Rapport aux bêtes
L’initiative pour une interdiction de l’expérimentation animale et humaine a été littéralement balayée par le peuple. Non sans doute par mépris des animaux, mais par crainte de ne plus pouvoir bénéficier des résultats médicaux de cette expérimentation: l’humain pense d’abord à lui-même avant que de penser aux animaux. L’échec cinglant de l’initiative est cependant trompeur, en ceci qu’il ne clôt nullement le débat fondamental sur le rapport que l’animal humain doit entretenir avec les autres animaux.

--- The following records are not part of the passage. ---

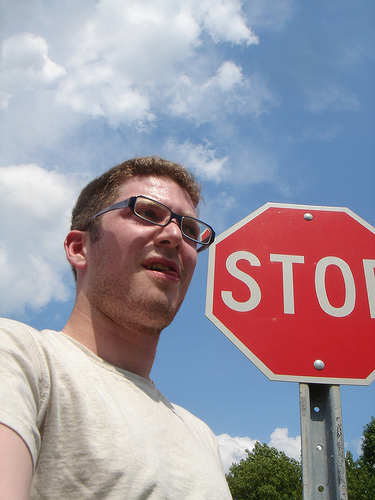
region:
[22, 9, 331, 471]
a scene during the day time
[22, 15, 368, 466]
a scene outside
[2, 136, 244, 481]
a person standing with glasses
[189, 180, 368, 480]
a stop sign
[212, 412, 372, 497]
green trees in the background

Je dis les «autres animaux», puisque si, dans ce début de ce texte comme dans le langage courant, j’utilise les mots «animaux» et «humains» en opposition, à tout le moins en distinction, de ce que l’un et l’autre désignent, je ne cède qu’à une commodité de langage, alors que les humains sont des animaux. Qui tiennent à se distinguer des autres animaux, mais n’en constituent pas pour autant un genre distinct – seulement une espèce spécifique. Il y a bien une espèce humaine, mais pas de «genre humain» et, fondamentalement, il n’y a pas plus de différence entre un humain et un chat qu’entre un chat et un chien, bien moins entre un humain et un chimpanzé qu’entre un chimpanzé et un ouistiti… Des différences entre animaux, la société humaine en fait quand elle accorde des statuts différents aux animaux de compagnie, de boucherie et de laboratoire. «Jamais les animaux n’avaient été traités avec à a fois autant de violence et autant de bienveillance», note l’anthropologue Charles Stépanoff, qui ajoute que «ces deux modes sont en réalité complémentaires puisque nous nourrissons nos animaux de compagnie avec la viande que nous ne consommons pas des animaux que nous abattons»…

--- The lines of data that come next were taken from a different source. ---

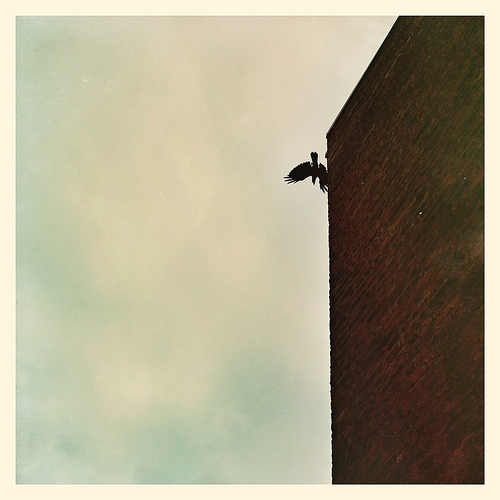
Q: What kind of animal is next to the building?
A: A pigeon.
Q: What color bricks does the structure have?
A: Red.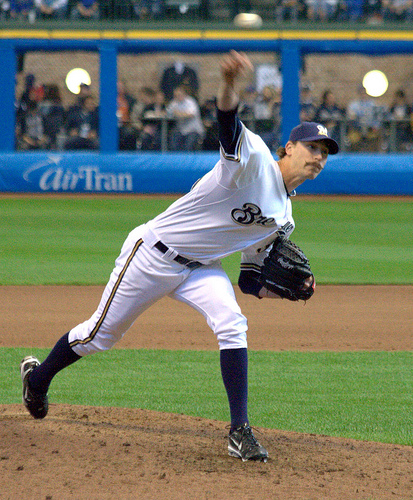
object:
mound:
[0, 401, 413, 500]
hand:
[292, 275, 316, 301]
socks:
[219, 348, 249, 434]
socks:
[28, 328, 81, 390]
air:
[261, 25, 412, 77]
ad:
[23, 155, 133, 191]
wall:
[0, 152, 413, 196]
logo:
[229, 201, 275, 228]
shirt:
[147, 120, 295, 275]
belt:
[153, 241, 203, 269]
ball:
[234, 12, 263, 28]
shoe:
[227, 421, 268, 463]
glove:
[279, 285, 314, 301]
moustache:
[304, 160, 322, 170]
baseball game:
[0, 0, 413, 500]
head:
[291, 141, 329, 181]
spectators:
[15, 52, 413, 152]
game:
[0, 0, 413, 495]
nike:
[229, 435, 243, 451]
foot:
[226, 422, 269, 462]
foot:
[20, 355, 50, 419]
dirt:
[0, 283, 412, 352]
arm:
[214, 72, 264, 170]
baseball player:
[18, 48, 340, 465]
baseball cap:
[289, 120, 340, 155]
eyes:
[306, 143, 318, 152]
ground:
[0, 347, 413, 500]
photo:
[0, 0, 413, 500]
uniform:
[26, 96, 296, 427]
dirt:
[2, 404, 411, 500]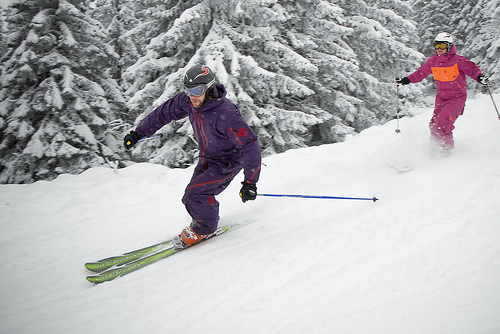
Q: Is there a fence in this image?
A: No, there are no fences.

Statuant sur une expérimentation sur des primates, le Tribunal fédéral a estimé que la dignité des animaux n’est pas la même que celle des humains. Et la loi fédérale sur la protection des animaux prescrit (dans sa version française) qu’il y a «atteinte à la dignité de l’animal lorsque la contrainte qui lui est imposée ne peut être justifiée par des intérêts prépondérants», intérêts «prépondérants» qui ne sauraient être qu’humains. On a donc une pesée d’intérêts et de droits: d’une part l’intérêt de l’animal humain à se servir des autres animaux, d’autre part le droit de tous les animaux à ne pas souffrir. Mais ces intérêts comme ces droits, ces normes, ces principes sont définis par des humains – ce sont donc des humains qui décident de leur respect ou des exceptions à ce respect, des humains qui définissent les droits des autres animaux: l’éthique animale est une éthique humaine. Qui nous vient du même âge «moderne» (et «occidental») qui a inventé l’utilisation massive d’animaux de laboratoire pour tester ce qui pourrait convenir à l’animal humain, en même temps que les abattoirs industriels.

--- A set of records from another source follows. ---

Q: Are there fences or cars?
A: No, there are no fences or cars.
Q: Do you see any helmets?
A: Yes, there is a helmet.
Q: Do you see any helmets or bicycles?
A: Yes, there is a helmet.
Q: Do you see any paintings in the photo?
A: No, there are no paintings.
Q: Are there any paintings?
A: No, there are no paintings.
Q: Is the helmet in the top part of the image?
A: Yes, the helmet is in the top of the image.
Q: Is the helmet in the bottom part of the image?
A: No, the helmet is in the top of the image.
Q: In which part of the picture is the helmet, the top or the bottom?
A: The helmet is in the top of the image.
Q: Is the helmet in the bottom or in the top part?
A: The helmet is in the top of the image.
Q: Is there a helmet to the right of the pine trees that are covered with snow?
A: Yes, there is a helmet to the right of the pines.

Nous ne savons plus vraiment ce qu’est un animal (un autre animal que l’humain…) et ce que signifie tuer un animal pour le consommer (ce que les animaux prédateurs, eux, savent). Le bœuf, le lapin, le poulet, le mouton que l’on mange, on ne l’a pas tué nous-mêmes, ni vu tuer. Et on ne le voit pas dans ce que l’on consomme de lui, ces morceaux emballés sous plastique. «Nous avons transformé les animaux en marchandise, et pour que cela passe bien auprès des consommateurs, nous avons accompagné ce processus d’une ‘désanimalisation’ complète», observe le généticien Denis Duboule. Ce qui sort d’un abattoir industriel est bien de la viande, mais ce qui y est entré n’est rien qu’une matière première. Dont on fera une marchandise. Qu’on surgèlera. Qu’on emballera sous plastique. Qu’on vendra comme n’importe quelle autre marchandise: du papier-cul, du dentifrice, de l’herbe à chat… Pour que les citadins et les citadines puissent se souvenir de ce qu’ils et elles mangent quand ils ou elles mangent de la viande, il faudrait rétablir les abattoirs au cœur des villes, avec des rigoles de sang sur le côté des rues et des abats sur le trottoir. Et des animaux vaquant dans les cours et les rues, au lieu que d’être entassés dans des élevages du genre de ceux où des porcs d’un quintal n’ont droit qu’à un mètre carré (un mètre trente en élevage bio).
On peut certes poser comme principe l’égalité de tous les animaux, humains compris, mais par quoi ce principe se traduit-il, sinon par l’autoproclamation de certains humains comme représentant·es des autres animaux, sans évidemment n’avoir jamais été pour cela mandatés par eux? Nous sommes que des animaux parlant au nom des autres animaux… et votant sur leur destin.
Pascal Holenweg est conseiller municipal carrément socialiste en Ville de Genève.